America

New Documents Describe Brutal Hazing That Killed FAMU Drum Major

Robert Champion agreed to go into Bus C because he was vying for the top job at Florida A&M University's Marching 100 band and thought it would impress his band mates.

But that hazing ritual — a relentless, brutal beating — would cost him his life. That's the picture painted by a cache of new documents released today in Florida.

The New York Times reports:

"Hours after performing at the Florida Classic, a football game in Orlando, Mr. Champion, 26, a drum major, entered the dark bus and was pummeled with hands, drumsticks and straps on Nov. 19. Band members crammed into the bus and struck and kicked Mr. Champion as he slowly tried to walk past to touch the back of the bus. Once he did that, the ritual dubbed "crossing Bus C" would be complete.

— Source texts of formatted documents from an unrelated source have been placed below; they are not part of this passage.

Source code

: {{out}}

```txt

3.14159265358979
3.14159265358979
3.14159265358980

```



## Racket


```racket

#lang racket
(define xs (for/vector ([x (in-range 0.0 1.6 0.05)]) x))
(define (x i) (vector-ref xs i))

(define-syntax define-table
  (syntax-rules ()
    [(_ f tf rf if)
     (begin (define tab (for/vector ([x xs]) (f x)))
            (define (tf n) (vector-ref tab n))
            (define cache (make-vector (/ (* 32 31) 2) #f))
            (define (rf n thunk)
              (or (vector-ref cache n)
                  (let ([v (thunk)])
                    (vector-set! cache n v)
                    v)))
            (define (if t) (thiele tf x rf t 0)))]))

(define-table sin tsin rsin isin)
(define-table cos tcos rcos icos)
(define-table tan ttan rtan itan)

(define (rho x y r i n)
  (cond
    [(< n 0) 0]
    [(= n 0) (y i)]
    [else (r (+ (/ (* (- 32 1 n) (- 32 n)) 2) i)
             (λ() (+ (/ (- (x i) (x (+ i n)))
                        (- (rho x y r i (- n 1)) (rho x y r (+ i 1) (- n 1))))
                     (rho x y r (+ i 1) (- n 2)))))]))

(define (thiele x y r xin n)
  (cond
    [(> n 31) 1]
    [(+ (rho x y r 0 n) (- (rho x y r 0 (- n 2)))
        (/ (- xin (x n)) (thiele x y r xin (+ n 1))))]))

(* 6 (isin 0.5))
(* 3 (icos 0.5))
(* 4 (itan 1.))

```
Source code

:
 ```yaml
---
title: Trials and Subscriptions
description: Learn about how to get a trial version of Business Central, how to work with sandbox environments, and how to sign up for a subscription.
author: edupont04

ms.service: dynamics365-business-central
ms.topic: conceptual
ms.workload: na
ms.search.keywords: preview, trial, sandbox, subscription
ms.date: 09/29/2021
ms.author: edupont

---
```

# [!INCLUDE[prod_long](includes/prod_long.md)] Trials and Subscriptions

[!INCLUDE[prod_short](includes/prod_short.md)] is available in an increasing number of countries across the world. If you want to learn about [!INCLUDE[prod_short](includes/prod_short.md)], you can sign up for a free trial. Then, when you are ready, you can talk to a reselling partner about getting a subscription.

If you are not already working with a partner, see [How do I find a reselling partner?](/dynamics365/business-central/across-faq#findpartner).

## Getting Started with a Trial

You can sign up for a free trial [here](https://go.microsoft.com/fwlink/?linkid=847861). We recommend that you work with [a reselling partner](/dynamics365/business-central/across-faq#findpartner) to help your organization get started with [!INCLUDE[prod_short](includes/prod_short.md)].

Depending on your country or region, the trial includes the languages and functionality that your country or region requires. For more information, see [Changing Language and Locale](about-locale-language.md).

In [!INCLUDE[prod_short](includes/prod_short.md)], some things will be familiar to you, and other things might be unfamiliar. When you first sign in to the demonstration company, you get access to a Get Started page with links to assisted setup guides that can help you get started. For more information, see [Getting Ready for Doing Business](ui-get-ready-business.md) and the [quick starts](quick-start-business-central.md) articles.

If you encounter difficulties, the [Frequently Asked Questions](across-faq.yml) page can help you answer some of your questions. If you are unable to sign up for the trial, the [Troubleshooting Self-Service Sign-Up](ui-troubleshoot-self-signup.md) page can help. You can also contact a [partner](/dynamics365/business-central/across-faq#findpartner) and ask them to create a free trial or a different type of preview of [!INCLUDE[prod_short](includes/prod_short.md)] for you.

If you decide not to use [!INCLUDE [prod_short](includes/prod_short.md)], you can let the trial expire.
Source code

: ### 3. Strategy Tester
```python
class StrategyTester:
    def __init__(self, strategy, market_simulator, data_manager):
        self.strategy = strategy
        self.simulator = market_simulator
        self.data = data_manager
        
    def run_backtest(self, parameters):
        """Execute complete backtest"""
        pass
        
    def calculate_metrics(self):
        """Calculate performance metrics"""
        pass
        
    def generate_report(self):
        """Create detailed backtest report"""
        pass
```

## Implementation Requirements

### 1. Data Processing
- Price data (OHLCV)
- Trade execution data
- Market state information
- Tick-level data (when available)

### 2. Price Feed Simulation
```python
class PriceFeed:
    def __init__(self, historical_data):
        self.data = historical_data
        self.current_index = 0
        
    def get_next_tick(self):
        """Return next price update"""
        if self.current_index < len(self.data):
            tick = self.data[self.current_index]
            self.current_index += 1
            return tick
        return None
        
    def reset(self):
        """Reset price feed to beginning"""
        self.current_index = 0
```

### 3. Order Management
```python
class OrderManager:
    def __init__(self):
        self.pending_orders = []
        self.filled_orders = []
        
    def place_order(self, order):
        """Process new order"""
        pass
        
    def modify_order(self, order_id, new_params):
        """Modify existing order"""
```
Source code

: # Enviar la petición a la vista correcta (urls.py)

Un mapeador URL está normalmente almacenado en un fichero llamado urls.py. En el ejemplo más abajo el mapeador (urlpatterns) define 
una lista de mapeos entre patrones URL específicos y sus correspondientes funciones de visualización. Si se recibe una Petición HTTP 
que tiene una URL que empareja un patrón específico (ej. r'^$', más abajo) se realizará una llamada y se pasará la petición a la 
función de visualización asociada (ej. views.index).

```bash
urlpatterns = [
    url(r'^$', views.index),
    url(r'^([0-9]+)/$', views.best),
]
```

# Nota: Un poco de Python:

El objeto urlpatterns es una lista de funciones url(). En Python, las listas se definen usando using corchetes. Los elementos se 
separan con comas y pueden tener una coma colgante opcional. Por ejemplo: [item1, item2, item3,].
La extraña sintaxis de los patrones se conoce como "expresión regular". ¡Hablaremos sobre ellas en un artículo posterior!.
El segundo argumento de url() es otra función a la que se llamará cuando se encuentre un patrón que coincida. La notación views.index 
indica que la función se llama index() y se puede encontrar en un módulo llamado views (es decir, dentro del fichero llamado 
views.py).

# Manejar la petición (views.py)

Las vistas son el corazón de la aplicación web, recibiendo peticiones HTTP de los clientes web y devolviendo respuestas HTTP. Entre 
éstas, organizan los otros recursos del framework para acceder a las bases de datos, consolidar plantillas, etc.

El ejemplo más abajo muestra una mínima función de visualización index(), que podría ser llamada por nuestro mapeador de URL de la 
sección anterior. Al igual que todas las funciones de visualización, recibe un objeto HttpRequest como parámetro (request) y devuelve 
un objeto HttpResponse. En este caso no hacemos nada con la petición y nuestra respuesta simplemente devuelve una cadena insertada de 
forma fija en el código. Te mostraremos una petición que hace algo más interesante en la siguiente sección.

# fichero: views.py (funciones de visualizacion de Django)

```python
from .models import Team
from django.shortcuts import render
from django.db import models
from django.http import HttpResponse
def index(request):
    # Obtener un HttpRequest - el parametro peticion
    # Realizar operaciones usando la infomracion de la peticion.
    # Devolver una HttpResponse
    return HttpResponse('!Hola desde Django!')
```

"Mr. Champion made it to the back and then collapsed. He died shortly after of "hemorrhagic shock caused by blunt-force trauma," according to the medical examiner's report."

The AP reports that several others who had been through the hazing ritual said "the ordeal leaves participants dizzy and breathless at a minimum." The Orlando Sentinel reports that before Champion crossed Bus C, he had been put through the "hot seat," a hazing ritual that involves suffocation.

The Sentinel reports that the Champion family attorney said the university still had not "faced up to its responsibility."

Champion's mother vowed to continue her activism.

"My fight here is to make sure everybody's child is safe," Pamela Champion said according to the Sentinel. "So there's got to be changes. Got to be."

Eleven members of the band are facing felony hazing charges.